→ Aim of the task
Copy out every line of text in the records below word for word, leaving out the pictures.

Data section start

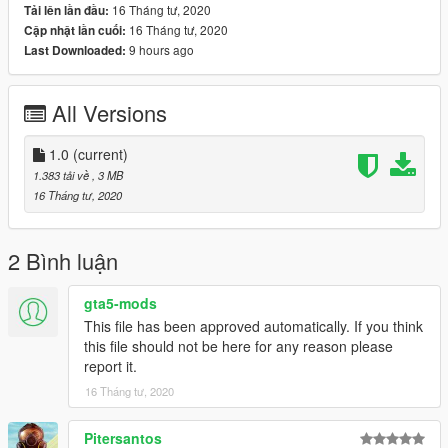
16 Tháng tư, 2020
Tải lên lần đầu:
16 Tháng tư, 2020
Cập nhật lần cuối:
9 hours ago
Last Downloaded:
All Versions
1.0
(current)
1.383 tải về
, 3 MB
16 Tháng tư, 2020
2 Bình luận
gta5-mods
This file has been approved automatically. If you think
this file should not be here for any reason please
report it.
16 Tháng tư, 2020
Pitersantos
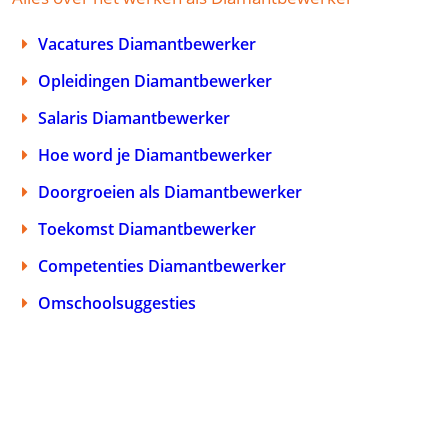
Vacatures Diamantbewerker
Opleidingen Diamantbewerker
Salaris Diamantbewerker
Hoe word je Diamantbewerker
Doorgroeien als Diamantbewerker
Toekomst Diamantbewerker
Competenties Diamantbewerker
Omschoolsuggesties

Data section end

→ Answer to this task
16 Tháng tư, 2020
Tải lên lần đầu:
16 Tháng tư, 2020
Cập nhật lần cuối:
9 hours ago
Last Downloaded:
All Versions
1.0
(current)
1.383 tải về
, 3 MB
16 Tháng tư, 2020
2 Bình luận
gta5-mods
This file has been approved automatically. If you think
this file should not be here for any reason please
report it.
16 Tháng tư, 2020
Pitersantos
Vacatures Diamantbewerker
Opleidingen Diamantbewerker
Salaris Diamantbewerker
Hoe word je Diamantbewerker
Doorgroeien als Diamantbewerker
Toekomst Diamantbewerker
Competenties Diamantbewerker
Omschoolsuggesties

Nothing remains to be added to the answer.